I want to make cake pops for my son' s birthday and wanted know if I can use poured fondant? Most people on youtube videos used candy melts. Do they taste better that way? I have the bake pops pan and feel that if I use the melts I am missing icing.
Thanks for your help
Are you talking about Wilton Candy Melts? I've had nothing but trouble with those. My bakery just started using a poured fondant called Fondip that works great. It sets pretty fast though, so we can only dip about 10ish pops before having to remelt the stuff. Takes color fantastically well too. Comes in Vanilla and Chocolate. Only the vanilla can be tinted though, for obvious reasons.
I always use real chocolate but I love, love, love the look of these ones from Peggy Porschen's new book, she uses liquid fondant: http://www.youandyourwedding.co.uk/receptions/trends/peggy-porschen-boutique-baking?page=2
Thanks, so I should return the Wilton's melt? Has any tried the Wilton melts? Please share your thoughts before I return them.
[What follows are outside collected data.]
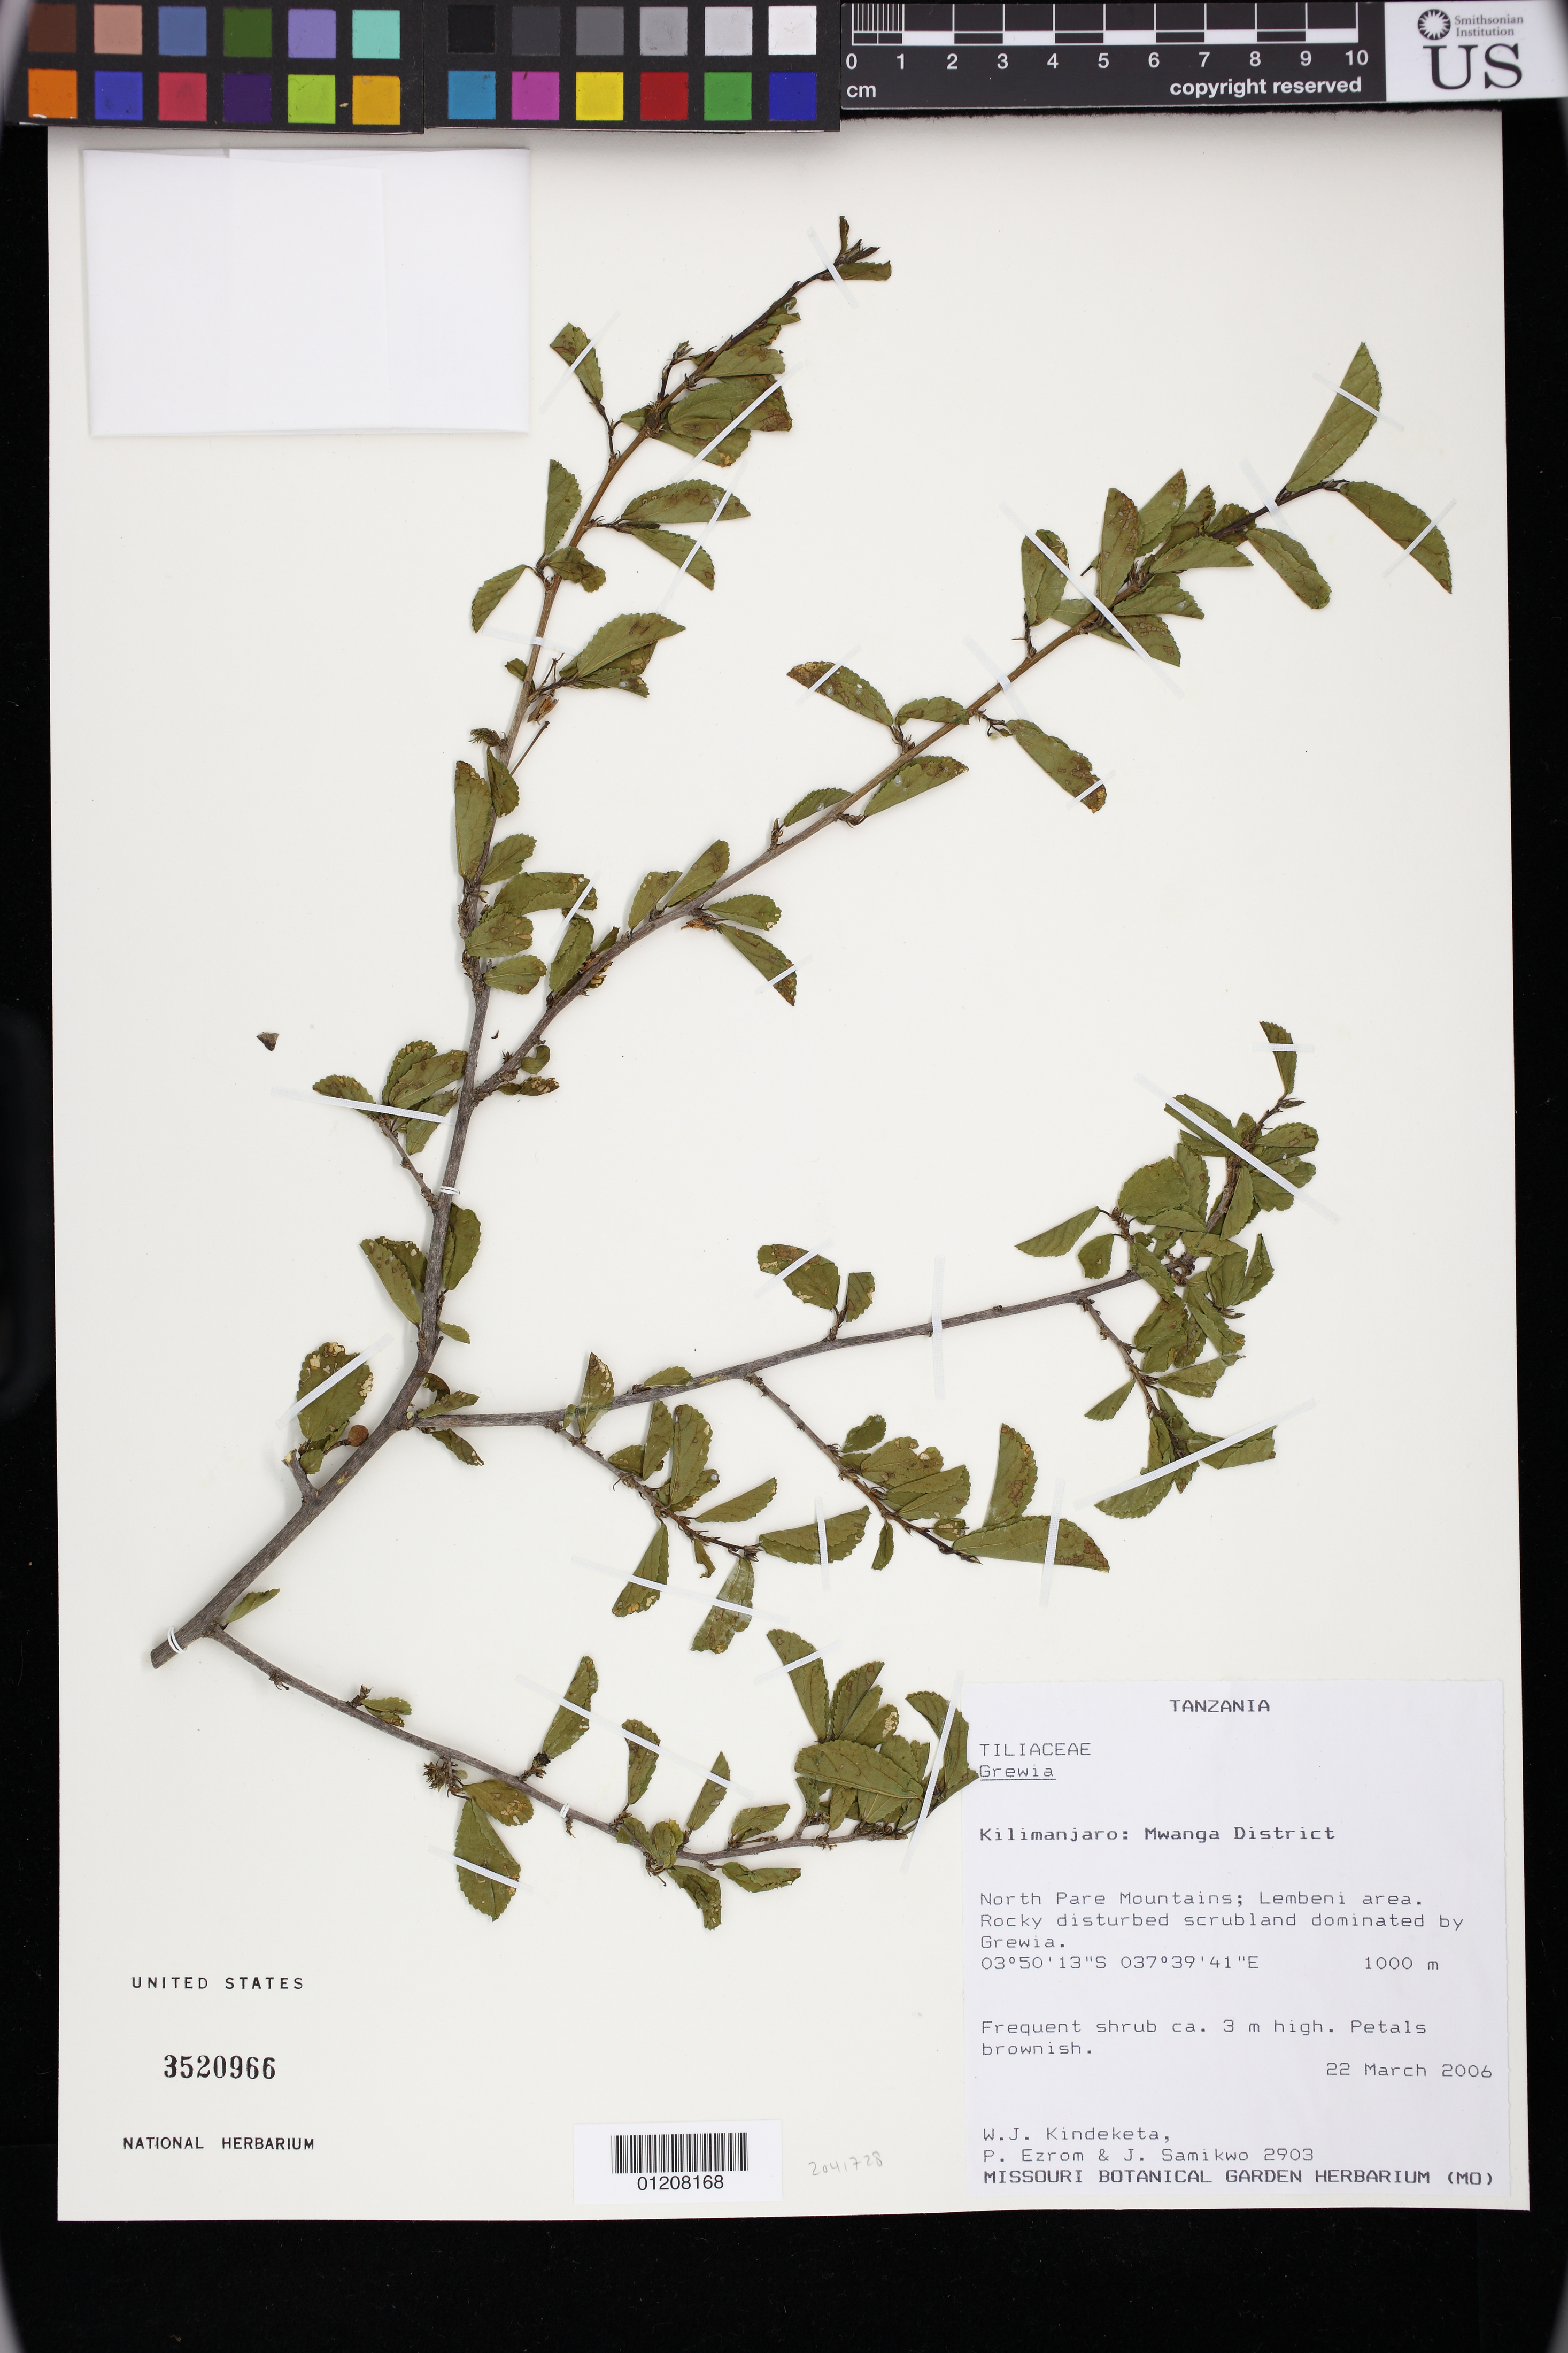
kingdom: Plantae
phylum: Tracheophyta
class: Magnoliopsida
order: Malvales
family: Malvaceae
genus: Grewia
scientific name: Grewia sp.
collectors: W. J. Kindeketa, P. Ezrom & J. Samikwo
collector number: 2903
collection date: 2006-03-22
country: Tanzania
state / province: Kilimanjaro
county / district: Mwanga District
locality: North Pare Mountains; Lembeni area. rocky disturbed scrubland dominated by Grewia.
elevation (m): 1000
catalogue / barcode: US 3520966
In my experience the Wilton melts are very inconsistent...some melt fine, others just melt into a thick, gloopy mess. Adding oil or shortening to make them runnier, in some cases using lots of it, affects how hard the melts set up and sometimes they stay really soft. So I use real white chocolate and colour it. Sometimes I add a handful of Merckens candy melts to start the colour off, or I will use that brand if the customer wants super white pops. So yes, if you don't have another use for them, I would take them back and find an alternative.
I only use melted chocolate and if i want it a certain colour I add powdered colour to white chocolate. I have used other stuff before but this works best for me.
Please let us know how the bake pan works. I've never tried it and I always assumed it would be difficult to dip soft cake.